That in and of itself isn't a valid argument because there are always competing rights. The hirarchy of our rights is sufficient to settle all issues (except according to you) this one.
The thing is though - you are deciding that in the competing rights - two sets of rights are involved both involving a "right to life". It doesn't matter how small that statistical risk of mortality is if you are that one. Can you name any other situation where competing rights involve the usurption of another human beings body and possibly life? This is a unique situation.
Does the child ask or demand this or has it been put in a position of dependence through no fault of its own?
Does any human being have the right to force another human being to risk death against their will - through no fault of their own based solely on their gender?
Most people have some degree of depression or precursors of depression. The fact that women who have abortions are 150% more likely to commit suicide than the general population of women is hard to argue against.
That is extremely weak and not in line with medical community.
No. They have not been largely debunked. The case is growing stronger all the time.
http://abortionmyths.blogspot.com/2007/06/ipas-briefing-paper-mental-health-and.html
The claims of emotional trauma following abortion are primarily based on flawed studies of self-selected women who had abortion, but regarded abortion as an immoral choice (David, Henry P.). Further, poor mental health outcomes that are reported may be due, in part, to the stigmatization and shame that some women experience with abortion (Russo NF, Zierk KL). A review of studies found that "the weight of the evidence is that legal abortion as a resolution to an unwanted pregnancy, particularly in the first trimester, does not create psychological hazards for most women undergoing the procedure" (Adler, N., et. al.). The best available studies on the psychological responses to abortion in the United States—where safe and legal abortion is available—indicate that severe negative reactions are infrequent (Adler, N., et. al.), and less frequent than with childbirth (Adler, N., et. al.).
This article appears to indicate mixed results:
http://www.webmd.com/depression/news/20051029/abortion-depression-is-there-link
This article - lower down, talks about Reardon, the person who seems to be the main perpretrater of the so-called post-abortion syndrom and he seems to be quite out of step with the mainstream of the scientific community. In fact - it does not appear that he even submits his work to the peer review process.

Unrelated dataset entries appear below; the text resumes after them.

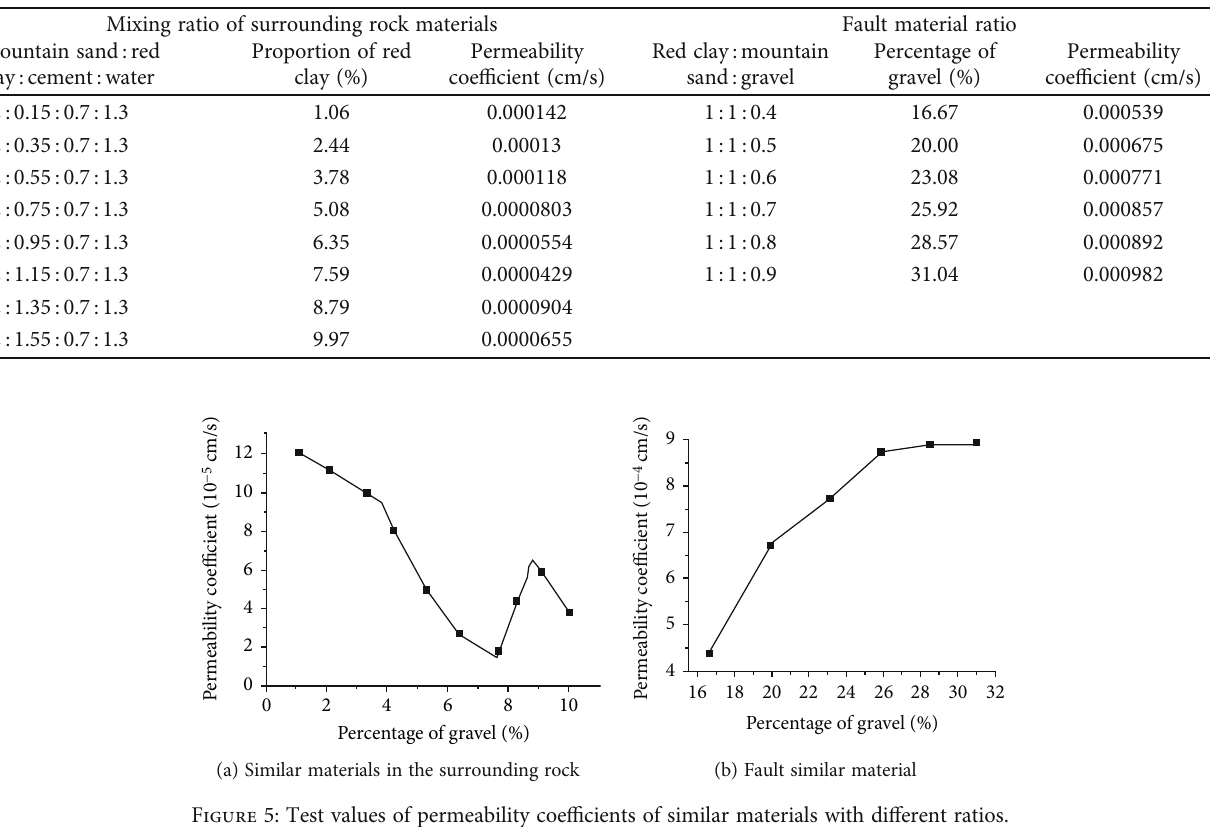
Figure 4: Permeation test operation procedure. Table 4: Permeability coe ffi cient of surrounding rock and fault similar materials.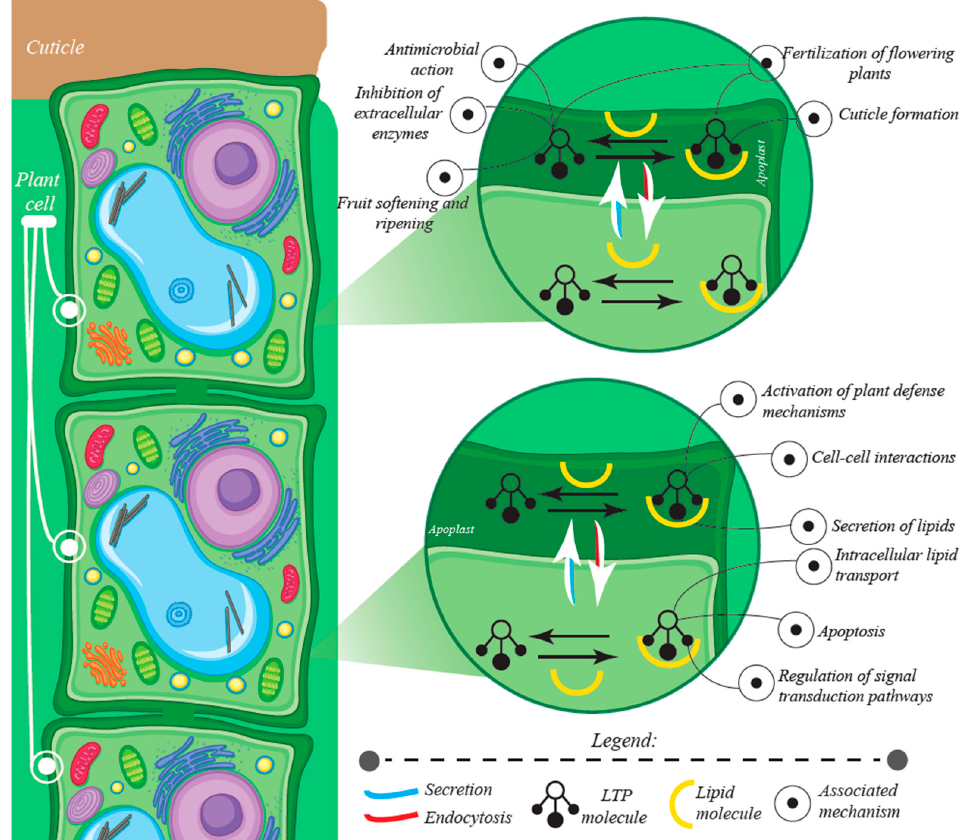
Figure 4. Illustration of possible activities performed locally by lipid transfer proteins in the cell interior, including apoptosis, intracellular lipid transport, regulation of signal transduction pathways, and in the apoplastic route; fertilization, cuticle formation, antimicrobial activity, inhibition of extracellular enzymes, fruit softening and ripening, activation of plant defense mechanisms, cell-cell interactions, and secretion of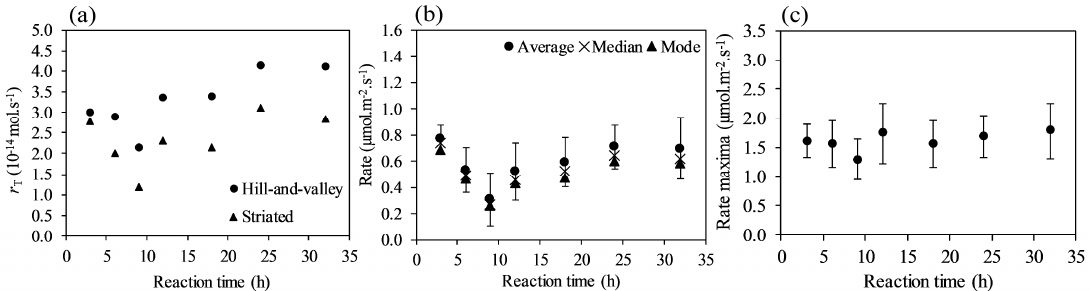
Figure 7. Compilation of the rate of dissolution of ten calcite-filled sandstone pores: ( a ) Total material flux ( r T ) normalized to the size of the calcite patches (standard deviation was omitted for better visualization), selection of the two categories was made by qualitative observation of the reacted surface morphologies; ( b ) central statistical parameters (average, median and mode); ( c ) rate maxima. All rate values were calculated from the sub-section rate maps shown in Figures S14–S23 of Supplementary Material.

Anti-abortion advocates like Brind and Reardon, ones who wear the lab coats but not the respect of scientists, have not been deterred by the response of the scientific community. Even though a panel at the National Cancer Institute has concluded, "Induced abortion is not associated with an increase in breast cancer risk,"21 and the American Psychiatric Association does not recognize PAS as a legitimate syndrome, such high status pronouncements are irrelevant to the followers of B.A.D. scientists. The success of their performances relies on volume before a general audience, not on the fidelity of their technical merits.
If we were talking about Global Warming - you'd consider this to be "junk science" and hardly reputable.
I have not seen any study that "totally debunks" the link between abortion and breast cancer. I have seen some literature that attempts to blur the link, but nothing that debunks it.
A review of all the data on individual women from 53 scientific studies undertaken in 16 countries on the possible link between abortion and breast cancer found that
“...pregnancies that end as a spontaneous or induced abortion do not increase a woman’s risk of developing breast cancer.” The review entitled ‘Breast Cancer and abortion: a collaborative reanalysis of data from 53 epidemiological studies, including 83000 women with breast cancer from 16 countries’, was conducted by the Collaborative Group on Hormonal Factors in Breast Cancer and published in peer-reviewed journal The Lancet in March 2004.
The National Cancer Institute, the cancer research and training government agency in the USA, declared in February 2003, that
"induced abortion is not associated with an increase in breast cancer risk."
The World Health Organisation, the health arm of the United Nations, in its Fact Sheet No 240 in June 2000,
concluded that induced abortion in the first trimester of pregnancy does not have the effect of raising a woman’s risk of developing breast cancer later in life.
The National Health and Medical Research Centre’s National Breast Cancer Centre in Australia, in its 1999 publication Summary of risk factors for breast cancer,
does not recognise induced abortion as a cause of increased risk to breast cancer.
The UK Royal College of Obstetricians and Gynaecologists recently released its Guidelines for the care of women requesting induced abortion.The College reviewed the available information from well-conducted clinical studies, including correlation studies,
and concluded that the “available evidence on an association between induced abortion and breast cancer is inconclusive.”
In 1997, a study by Melbye et al. was published in the prestigious New England Journal of Medicine. This large study of the entire female population of Denmark was based on information obtained from Danish population registries. The researchers compared the abortion histories of women with and without breast cancer
and concluded that induced abortions have no overall effect on the risk of breast cancer.